Alexander Claffy is currently one of the most in-demand bass players in New York. Since moving there from Philadelphia in 2011, he has worked with a long list of musicians including Wallace Roney, Christian Scott, Louis Hayes, Harold Mabern, Russell Malone, Jimmy Cobb, Louis Hayes, Joey Alexander, and Johnny O’Neal. He’s recorded three albums as a leader including his most recent, “Claffy II.” His father, Joseph Claffy is a notable society bandleader in the Philadelphia area. Claffy also appeared on the first three seasons of the Nickelodeon show, “Blue’s Clues.”

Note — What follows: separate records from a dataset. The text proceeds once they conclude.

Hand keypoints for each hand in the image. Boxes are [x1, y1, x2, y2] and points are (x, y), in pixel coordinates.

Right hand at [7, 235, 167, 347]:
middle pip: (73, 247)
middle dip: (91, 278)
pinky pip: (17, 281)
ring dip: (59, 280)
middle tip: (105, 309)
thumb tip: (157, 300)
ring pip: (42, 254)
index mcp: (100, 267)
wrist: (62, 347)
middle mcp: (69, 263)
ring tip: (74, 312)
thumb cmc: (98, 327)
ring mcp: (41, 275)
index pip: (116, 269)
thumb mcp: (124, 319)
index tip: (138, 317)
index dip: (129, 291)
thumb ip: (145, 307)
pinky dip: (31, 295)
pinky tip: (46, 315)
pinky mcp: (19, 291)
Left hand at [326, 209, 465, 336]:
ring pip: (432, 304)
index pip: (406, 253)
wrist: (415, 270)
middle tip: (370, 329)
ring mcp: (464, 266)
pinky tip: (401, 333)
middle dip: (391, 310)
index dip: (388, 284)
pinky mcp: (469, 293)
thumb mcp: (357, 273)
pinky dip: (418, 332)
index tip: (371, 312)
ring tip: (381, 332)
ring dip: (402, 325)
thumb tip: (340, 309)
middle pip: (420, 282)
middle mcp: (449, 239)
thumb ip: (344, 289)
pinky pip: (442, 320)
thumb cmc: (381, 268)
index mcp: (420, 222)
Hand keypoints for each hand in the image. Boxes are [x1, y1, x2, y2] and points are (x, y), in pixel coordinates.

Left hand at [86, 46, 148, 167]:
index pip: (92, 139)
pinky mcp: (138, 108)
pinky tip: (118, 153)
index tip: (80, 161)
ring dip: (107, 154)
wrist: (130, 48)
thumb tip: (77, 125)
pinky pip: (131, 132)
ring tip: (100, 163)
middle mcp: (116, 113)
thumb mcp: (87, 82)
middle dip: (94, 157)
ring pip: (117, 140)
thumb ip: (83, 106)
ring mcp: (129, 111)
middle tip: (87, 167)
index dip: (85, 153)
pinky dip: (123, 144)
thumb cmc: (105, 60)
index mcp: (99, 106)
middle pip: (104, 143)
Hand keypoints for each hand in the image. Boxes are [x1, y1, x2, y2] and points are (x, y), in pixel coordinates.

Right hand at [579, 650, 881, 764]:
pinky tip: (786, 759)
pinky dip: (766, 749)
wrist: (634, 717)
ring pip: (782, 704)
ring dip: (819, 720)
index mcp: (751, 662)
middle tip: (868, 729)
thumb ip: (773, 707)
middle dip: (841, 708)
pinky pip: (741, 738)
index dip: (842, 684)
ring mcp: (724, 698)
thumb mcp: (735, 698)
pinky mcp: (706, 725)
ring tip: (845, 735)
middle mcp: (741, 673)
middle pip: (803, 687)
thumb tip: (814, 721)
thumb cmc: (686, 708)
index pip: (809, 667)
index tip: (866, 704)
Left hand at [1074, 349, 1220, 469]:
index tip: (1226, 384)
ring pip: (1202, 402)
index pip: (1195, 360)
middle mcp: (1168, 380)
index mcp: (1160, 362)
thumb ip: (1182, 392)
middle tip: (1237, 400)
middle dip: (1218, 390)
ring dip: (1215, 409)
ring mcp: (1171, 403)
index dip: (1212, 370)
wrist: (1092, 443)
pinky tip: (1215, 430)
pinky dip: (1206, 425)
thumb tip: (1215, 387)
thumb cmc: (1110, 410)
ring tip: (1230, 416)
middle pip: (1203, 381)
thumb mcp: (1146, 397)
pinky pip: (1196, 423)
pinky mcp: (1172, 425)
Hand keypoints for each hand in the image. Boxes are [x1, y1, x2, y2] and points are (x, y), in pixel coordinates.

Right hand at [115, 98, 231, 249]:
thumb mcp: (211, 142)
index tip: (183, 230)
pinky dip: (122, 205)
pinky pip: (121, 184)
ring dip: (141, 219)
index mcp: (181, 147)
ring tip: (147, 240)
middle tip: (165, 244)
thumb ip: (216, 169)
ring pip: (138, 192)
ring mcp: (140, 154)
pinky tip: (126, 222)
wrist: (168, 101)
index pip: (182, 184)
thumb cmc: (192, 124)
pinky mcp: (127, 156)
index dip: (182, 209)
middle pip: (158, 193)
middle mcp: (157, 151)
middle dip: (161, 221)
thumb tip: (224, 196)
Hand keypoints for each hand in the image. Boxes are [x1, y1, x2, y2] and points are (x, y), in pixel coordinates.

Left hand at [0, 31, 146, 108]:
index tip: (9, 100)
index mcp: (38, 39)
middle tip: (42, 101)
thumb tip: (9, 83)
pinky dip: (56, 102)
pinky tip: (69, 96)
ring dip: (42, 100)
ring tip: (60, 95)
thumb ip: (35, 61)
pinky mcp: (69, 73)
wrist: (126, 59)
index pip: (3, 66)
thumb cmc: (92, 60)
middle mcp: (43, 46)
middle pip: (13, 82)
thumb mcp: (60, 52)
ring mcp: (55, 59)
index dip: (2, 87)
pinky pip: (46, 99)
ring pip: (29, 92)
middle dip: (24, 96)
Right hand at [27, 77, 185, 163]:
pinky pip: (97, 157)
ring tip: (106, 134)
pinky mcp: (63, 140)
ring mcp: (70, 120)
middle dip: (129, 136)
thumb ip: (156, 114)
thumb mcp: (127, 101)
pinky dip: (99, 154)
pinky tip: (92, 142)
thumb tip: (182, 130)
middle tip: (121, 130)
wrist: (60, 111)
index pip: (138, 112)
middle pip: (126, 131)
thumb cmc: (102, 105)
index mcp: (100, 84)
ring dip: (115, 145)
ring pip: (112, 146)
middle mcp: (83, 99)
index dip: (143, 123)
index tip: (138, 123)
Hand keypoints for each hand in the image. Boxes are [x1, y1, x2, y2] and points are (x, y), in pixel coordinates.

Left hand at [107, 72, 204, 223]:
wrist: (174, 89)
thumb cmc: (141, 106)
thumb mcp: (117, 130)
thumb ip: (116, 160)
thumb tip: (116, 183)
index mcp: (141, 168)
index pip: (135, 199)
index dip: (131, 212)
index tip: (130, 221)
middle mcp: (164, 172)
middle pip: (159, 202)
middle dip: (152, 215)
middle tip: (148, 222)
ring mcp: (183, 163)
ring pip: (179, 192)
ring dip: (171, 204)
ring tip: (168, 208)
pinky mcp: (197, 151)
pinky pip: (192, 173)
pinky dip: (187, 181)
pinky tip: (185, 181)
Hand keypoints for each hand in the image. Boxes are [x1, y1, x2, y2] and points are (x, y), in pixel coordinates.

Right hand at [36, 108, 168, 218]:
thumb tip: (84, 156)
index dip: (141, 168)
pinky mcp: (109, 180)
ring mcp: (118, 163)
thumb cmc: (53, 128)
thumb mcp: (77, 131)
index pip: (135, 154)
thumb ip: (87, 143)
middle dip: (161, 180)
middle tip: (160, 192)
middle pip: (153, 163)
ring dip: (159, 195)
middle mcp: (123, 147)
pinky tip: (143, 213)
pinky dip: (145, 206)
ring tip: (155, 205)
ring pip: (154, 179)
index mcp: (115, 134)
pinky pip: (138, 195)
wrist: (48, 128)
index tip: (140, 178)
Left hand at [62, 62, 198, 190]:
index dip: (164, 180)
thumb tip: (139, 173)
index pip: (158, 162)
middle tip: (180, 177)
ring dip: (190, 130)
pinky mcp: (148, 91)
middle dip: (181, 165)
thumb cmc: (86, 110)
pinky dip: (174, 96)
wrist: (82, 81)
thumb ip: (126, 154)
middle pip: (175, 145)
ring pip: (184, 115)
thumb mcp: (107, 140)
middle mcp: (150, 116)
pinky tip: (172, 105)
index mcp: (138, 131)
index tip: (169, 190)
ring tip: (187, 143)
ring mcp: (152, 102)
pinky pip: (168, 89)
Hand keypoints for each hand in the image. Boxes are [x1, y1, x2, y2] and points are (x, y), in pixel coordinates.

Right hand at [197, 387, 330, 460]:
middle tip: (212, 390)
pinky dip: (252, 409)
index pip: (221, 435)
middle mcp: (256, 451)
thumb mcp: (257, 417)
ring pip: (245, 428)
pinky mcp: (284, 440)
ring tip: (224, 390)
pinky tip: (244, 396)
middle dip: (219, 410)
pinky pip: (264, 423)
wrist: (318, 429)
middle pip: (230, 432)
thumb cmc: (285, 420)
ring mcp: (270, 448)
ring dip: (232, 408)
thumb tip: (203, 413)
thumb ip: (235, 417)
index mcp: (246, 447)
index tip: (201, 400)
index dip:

Drummer Byron Landham is best known for his 18-year association with organist Joey DeFrancesco, with whom he recorded 16 albums and toured the world. In addition, he leads his own highly regarded band, The Landham Brothers, and has performed with a wide range of jazz greats including David Sanborn, Betty Carter, Benny Golson, James Moody, Grover Washington, Jr., David “Fathead” Newman, Branford Marsalis, Chick Corea, Bobby Watson, Jimmy Smith, Etta James, Stanley Turrentine, Illinois Jacquet, George Benson, Gary Bartz, Pat Martino, and Tom Harrell.

Support for this event was provided by a grant from the Pennsylvania Council on the Arts, a state agency funded by the Commonwealth of Pennsylvania and the National Endowment for the Arts, a federal agency. Further sponsors include The Hamilton Family Foundation on behalf of Hamilton Nissan and Hamilton Hyundai, Andrew and Sally Sussman, the Franklin County Visitors Bureau, Stephen D. Fisher, and The Institute’s Today’s Horizon Fund contributors: The Nora Roberts Foundation; the John R. Hershey Jr. and Anna L. Hershey Family Foundation; APX Enclosures, Inc.; The Carolyn Terry Eddy Family: Carolyn, with daughters Connie Fleagle & Kim Larkin. Facility support provided courtesy of Jeff and Nancy Mace.

Parking is available on the property. Those attending are encouraged to bring lawn chairs and blankets, and picnics are welcome. As in the past, cold water will be available free to all attendees.